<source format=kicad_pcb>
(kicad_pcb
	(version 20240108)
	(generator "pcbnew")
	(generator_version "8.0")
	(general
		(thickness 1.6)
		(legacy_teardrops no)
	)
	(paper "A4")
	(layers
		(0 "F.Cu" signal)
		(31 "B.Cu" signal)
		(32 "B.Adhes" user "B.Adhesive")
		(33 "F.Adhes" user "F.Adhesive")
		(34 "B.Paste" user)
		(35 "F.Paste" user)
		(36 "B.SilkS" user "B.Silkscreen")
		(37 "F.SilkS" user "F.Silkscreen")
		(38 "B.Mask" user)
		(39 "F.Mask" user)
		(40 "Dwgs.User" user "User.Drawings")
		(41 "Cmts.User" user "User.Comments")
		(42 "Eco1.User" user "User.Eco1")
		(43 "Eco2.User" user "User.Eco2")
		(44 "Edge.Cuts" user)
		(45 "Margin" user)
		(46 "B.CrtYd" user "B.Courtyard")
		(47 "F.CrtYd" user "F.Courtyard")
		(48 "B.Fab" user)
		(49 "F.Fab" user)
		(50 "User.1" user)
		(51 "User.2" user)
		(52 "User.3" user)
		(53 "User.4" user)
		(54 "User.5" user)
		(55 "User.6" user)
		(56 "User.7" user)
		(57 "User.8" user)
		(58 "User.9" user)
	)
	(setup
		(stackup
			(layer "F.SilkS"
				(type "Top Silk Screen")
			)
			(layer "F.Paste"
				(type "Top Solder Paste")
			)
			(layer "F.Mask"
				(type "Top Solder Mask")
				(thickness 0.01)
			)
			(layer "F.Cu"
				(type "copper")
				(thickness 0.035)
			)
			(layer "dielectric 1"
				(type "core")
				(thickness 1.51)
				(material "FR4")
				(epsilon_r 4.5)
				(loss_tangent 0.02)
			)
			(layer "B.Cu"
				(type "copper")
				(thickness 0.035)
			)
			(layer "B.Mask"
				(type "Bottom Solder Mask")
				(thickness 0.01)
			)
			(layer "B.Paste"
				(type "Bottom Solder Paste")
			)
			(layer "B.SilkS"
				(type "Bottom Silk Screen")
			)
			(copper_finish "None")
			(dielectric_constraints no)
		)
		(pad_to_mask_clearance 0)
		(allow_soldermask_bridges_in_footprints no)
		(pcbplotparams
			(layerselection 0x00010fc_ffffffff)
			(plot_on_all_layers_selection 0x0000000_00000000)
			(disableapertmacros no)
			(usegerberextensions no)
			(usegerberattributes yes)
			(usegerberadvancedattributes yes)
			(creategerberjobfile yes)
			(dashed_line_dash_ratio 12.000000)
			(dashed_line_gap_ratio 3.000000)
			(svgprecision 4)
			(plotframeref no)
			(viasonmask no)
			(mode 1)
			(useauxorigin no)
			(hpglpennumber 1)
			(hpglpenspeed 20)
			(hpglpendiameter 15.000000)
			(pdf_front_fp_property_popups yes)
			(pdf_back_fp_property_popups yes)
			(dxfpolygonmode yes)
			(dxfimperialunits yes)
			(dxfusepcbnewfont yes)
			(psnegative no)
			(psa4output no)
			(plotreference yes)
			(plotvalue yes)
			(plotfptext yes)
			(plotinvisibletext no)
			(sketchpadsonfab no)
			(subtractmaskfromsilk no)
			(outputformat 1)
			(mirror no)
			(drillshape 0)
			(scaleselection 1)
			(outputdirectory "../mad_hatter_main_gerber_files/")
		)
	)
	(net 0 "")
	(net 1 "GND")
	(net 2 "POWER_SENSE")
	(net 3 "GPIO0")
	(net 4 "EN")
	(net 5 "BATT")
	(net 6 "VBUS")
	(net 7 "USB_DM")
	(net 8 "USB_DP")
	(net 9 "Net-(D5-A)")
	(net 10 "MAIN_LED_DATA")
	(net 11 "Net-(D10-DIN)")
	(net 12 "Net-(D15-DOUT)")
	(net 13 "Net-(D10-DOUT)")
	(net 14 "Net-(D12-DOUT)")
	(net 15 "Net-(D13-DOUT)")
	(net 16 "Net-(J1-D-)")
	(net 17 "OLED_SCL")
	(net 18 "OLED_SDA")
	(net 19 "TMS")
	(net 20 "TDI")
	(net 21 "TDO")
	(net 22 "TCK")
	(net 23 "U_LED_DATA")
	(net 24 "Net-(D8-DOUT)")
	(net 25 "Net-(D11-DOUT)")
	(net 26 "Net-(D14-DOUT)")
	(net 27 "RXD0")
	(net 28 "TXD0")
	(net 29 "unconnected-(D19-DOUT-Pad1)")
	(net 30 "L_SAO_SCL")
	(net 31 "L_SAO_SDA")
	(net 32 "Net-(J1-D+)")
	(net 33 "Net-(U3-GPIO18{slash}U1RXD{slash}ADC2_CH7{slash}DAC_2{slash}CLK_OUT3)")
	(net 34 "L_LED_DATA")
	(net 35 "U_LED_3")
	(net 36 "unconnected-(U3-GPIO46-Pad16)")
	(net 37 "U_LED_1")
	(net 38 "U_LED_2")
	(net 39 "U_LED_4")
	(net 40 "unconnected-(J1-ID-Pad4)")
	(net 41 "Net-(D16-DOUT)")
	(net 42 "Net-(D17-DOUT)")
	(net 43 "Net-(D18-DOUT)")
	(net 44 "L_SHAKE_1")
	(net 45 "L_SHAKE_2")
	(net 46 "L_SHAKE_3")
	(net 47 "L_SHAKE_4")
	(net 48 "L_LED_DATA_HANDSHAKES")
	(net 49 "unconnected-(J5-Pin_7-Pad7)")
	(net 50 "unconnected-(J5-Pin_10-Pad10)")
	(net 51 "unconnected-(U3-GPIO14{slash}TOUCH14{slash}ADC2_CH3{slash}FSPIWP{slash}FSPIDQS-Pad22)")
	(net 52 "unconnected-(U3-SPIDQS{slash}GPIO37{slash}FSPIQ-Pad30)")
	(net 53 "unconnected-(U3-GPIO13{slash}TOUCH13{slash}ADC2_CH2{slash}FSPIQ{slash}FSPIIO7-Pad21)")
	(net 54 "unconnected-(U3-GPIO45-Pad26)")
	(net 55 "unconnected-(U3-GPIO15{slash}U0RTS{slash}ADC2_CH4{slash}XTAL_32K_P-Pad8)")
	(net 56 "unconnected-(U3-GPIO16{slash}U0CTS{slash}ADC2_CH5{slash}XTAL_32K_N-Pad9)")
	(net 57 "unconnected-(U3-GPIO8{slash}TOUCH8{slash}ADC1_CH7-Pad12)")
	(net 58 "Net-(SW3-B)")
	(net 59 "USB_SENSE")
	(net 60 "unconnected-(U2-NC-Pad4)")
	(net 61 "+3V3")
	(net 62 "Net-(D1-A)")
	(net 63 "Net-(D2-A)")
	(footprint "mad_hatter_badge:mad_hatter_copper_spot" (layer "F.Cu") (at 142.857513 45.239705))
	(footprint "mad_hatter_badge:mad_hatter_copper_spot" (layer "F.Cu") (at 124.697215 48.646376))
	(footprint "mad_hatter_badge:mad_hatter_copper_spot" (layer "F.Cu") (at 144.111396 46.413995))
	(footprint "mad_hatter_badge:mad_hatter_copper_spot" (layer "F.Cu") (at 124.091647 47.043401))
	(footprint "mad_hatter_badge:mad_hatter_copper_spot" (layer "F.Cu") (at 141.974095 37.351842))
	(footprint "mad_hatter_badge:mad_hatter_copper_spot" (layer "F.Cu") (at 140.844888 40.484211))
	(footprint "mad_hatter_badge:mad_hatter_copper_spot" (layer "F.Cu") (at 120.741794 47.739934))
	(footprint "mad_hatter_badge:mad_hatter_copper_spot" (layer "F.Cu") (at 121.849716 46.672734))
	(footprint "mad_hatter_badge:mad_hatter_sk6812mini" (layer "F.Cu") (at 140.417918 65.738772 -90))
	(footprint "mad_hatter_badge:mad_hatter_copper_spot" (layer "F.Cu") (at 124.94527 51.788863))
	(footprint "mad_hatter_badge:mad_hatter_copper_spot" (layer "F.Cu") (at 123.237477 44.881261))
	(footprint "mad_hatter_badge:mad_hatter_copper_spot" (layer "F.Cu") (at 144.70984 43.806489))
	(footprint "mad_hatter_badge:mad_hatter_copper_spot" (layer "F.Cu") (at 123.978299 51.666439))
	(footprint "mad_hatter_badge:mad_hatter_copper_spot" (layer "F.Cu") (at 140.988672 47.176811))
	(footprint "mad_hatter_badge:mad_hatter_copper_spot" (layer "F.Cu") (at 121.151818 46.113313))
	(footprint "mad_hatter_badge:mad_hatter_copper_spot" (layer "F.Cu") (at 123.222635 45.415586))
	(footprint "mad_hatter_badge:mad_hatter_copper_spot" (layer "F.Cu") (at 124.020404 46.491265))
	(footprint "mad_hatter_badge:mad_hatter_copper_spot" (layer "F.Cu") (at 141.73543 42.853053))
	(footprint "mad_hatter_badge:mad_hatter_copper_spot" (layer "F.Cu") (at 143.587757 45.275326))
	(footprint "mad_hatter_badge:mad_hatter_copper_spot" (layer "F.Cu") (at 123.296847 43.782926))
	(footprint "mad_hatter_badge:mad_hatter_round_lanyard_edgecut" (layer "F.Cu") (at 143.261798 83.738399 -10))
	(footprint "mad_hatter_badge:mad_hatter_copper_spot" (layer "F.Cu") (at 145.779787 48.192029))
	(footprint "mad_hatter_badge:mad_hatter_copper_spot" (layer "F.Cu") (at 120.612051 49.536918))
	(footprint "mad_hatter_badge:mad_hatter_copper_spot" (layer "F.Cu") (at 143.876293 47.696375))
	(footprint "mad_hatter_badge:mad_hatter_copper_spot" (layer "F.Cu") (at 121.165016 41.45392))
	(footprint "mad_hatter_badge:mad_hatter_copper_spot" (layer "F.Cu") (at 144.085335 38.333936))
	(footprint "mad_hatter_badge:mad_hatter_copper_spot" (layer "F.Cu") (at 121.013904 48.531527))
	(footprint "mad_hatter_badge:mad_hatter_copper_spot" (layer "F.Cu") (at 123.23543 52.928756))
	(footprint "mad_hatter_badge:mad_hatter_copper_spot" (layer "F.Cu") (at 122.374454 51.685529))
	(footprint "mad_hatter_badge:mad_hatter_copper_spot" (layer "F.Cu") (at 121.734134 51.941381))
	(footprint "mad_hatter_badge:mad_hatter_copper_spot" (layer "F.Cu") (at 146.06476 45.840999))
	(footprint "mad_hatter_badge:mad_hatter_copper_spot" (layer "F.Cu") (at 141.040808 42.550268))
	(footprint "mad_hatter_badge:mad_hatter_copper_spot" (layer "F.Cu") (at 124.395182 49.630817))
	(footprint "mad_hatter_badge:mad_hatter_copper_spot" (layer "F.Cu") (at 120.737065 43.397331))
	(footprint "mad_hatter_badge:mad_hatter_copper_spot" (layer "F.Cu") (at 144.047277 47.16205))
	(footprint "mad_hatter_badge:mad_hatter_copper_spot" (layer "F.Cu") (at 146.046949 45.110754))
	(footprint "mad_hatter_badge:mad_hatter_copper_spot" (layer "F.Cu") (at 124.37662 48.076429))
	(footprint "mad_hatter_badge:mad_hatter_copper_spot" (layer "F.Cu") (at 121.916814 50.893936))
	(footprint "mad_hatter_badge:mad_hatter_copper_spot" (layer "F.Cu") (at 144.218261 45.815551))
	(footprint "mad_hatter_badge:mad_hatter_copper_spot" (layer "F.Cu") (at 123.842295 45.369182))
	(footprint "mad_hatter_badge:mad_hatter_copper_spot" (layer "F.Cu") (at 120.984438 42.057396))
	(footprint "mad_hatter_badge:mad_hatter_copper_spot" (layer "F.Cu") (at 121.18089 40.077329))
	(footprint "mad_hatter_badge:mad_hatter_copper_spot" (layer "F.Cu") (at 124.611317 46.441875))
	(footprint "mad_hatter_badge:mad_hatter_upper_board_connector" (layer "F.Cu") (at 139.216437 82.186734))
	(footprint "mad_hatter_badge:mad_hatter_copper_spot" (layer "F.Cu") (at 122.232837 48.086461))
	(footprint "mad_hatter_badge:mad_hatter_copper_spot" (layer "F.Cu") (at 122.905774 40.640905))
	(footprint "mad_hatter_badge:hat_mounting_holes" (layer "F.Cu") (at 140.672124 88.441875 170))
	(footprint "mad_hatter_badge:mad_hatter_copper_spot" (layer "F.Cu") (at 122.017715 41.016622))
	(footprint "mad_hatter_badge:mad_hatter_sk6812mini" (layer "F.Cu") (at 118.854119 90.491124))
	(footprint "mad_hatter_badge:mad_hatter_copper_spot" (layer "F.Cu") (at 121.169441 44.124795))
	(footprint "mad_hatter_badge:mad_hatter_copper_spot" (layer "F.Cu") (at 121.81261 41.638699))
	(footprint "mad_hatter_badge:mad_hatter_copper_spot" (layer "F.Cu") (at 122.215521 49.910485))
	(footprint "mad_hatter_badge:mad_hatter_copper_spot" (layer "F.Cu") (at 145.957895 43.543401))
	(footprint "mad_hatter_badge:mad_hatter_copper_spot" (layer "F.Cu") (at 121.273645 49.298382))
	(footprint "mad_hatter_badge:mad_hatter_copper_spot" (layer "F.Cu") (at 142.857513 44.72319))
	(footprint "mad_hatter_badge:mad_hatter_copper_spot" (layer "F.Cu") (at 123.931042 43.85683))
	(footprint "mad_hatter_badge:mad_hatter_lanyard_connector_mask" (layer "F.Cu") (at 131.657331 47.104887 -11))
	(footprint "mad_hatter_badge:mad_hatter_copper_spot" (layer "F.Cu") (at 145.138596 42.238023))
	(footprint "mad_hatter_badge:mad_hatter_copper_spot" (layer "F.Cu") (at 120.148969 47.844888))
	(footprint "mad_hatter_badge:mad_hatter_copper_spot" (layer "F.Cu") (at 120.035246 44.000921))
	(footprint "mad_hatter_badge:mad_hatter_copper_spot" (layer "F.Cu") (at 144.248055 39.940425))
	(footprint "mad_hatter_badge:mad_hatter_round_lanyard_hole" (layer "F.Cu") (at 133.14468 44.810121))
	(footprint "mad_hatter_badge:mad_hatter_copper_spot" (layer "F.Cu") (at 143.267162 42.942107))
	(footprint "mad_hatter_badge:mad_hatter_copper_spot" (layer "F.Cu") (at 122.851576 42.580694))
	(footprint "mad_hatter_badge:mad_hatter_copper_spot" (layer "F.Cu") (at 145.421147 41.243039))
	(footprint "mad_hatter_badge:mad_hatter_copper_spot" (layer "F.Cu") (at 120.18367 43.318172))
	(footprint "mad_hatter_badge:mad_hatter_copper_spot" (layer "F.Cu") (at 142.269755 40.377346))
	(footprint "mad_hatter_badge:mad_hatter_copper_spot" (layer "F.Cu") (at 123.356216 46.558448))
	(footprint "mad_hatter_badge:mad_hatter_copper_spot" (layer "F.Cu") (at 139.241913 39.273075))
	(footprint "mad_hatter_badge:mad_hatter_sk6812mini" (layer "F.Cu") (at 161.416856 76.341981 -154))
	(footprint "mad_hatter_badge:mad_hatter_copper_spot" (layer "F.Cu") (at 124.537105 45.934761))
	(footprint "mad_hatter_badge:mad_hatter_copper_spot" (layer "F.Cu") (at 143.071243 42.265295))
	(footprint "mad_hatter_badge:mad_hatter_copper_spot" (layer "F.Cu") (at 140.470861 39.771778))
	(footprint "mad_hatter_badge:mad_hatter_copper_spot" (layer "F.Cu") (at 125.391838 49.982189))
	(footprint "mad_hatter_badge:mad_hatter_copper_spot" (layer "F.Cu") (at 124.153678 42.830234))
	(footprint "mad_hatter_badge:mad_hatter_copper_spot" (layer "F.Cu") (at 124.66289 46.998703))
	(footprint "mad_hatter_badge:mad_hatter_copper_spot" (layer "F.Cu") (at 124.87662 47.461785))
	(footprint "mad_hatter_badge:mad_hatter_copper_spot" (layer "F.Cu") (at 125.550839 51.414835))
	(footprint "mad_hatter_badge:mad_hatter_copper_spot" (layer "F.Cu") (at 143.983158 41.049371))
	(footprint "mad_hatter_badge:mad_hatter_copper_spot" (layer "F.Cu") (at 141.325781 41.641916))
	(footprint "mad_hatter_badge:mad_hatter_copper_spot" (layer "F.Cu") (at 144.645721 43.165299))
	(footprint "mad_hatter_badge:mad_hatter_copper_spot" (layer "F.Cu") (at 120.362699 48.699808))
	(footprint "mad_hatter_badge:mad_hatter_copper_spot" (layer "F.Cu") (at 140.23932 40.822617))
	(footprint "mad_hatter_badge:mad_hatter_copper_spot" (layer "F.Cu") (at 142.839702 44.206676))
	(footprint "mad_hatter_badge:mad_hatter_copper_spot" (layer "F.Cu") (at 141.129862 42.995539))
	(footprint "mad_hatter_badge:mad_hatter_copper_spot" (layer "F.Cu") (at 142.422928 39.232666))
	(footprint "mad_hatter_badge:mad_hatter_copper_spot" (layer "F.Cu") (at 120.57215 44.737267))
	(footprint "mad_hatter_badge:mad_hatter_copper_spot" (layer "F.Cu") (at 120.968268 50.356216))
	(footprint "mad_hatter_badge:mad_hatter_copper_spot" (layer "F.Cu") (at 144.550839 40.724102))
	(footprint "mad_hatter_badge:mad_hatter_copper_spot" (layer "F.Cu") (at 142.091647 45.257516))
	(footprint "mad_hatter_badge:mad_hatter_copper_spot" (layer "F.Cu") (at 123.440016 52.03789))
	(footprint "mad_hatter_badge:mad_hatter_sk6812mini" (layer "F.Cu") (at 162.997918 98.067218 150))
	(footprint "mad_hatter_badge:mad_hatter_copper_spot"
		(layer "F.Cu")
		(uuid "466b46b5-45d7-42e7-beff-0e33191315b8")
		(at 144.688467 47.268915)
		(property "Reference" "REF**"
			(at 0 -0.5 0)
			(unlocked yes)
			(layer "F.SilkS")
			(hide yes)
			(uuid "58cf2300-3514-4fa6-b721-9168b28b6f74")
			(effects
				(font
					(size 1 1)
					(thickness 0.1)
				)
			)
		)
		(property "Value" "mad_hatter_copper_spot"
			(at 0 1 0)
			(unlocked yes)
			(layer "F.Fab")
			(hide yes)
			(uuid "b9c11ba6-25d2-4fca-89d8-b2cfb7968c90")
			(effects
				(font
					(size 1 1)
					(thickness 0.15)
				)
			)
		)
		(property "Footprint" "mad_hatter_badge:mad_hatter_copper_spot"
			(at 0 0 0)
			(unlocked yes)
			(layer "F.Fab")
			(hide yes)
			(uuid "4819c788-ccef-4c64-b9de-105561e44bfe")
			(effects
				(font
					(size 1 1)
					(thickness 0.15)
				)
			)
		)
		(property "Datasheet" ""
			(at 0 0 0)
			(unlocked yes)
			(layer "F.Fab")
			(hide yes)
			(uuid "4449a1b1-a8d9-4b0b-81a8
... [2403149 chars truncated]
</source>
————
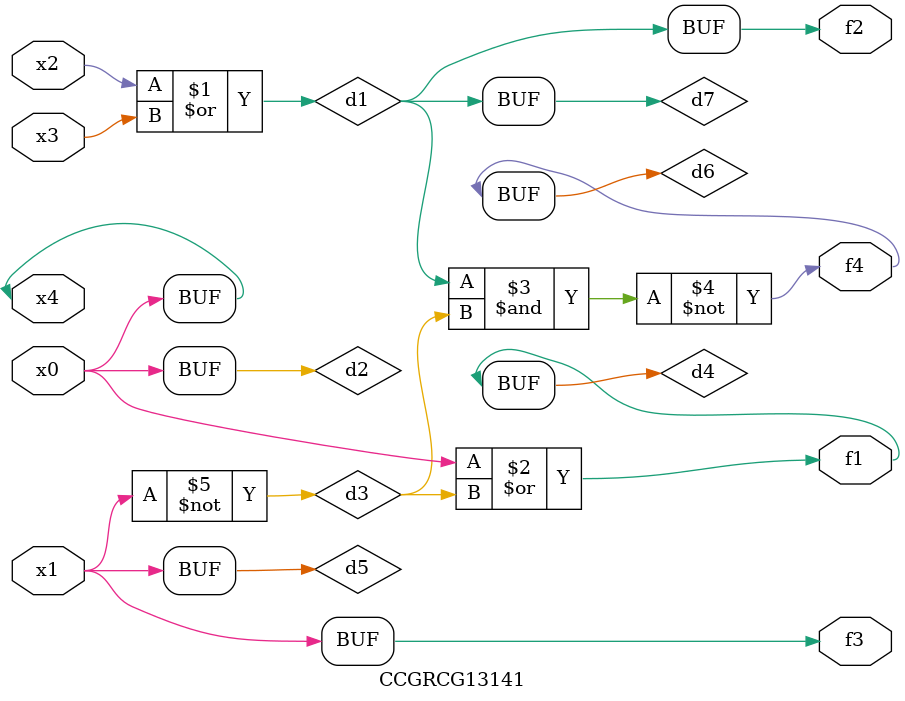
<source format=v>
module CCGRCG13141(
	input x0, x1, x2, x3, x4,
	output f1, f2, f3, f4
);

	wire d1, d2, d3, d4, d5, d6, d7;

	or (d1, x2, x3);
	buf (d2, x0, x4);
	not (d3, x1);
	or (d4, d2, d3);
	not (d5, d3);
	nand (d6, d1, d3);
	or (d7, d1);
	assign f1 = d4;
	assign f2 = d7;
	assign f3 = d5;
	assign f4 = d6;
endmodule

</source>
————
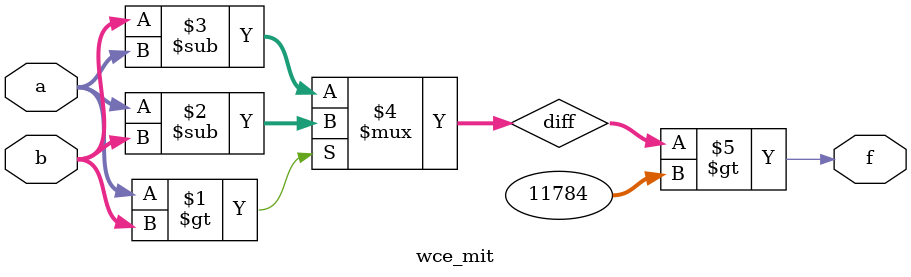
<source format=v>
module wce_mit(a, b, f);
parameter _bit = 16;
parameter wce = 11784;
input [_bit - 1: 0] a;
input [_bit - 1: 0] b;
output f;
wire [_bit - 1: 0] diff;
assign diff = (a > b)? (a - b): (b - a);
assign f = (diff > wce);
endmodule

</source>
————
> **To do**
Wherever the word "input" appears in the listing above, copy that line.

> **Exercise answer**
	input x0, x1, x2, x3, x4,
input [_bit - 1: 0] a;
input [_bit - 1: 0] b;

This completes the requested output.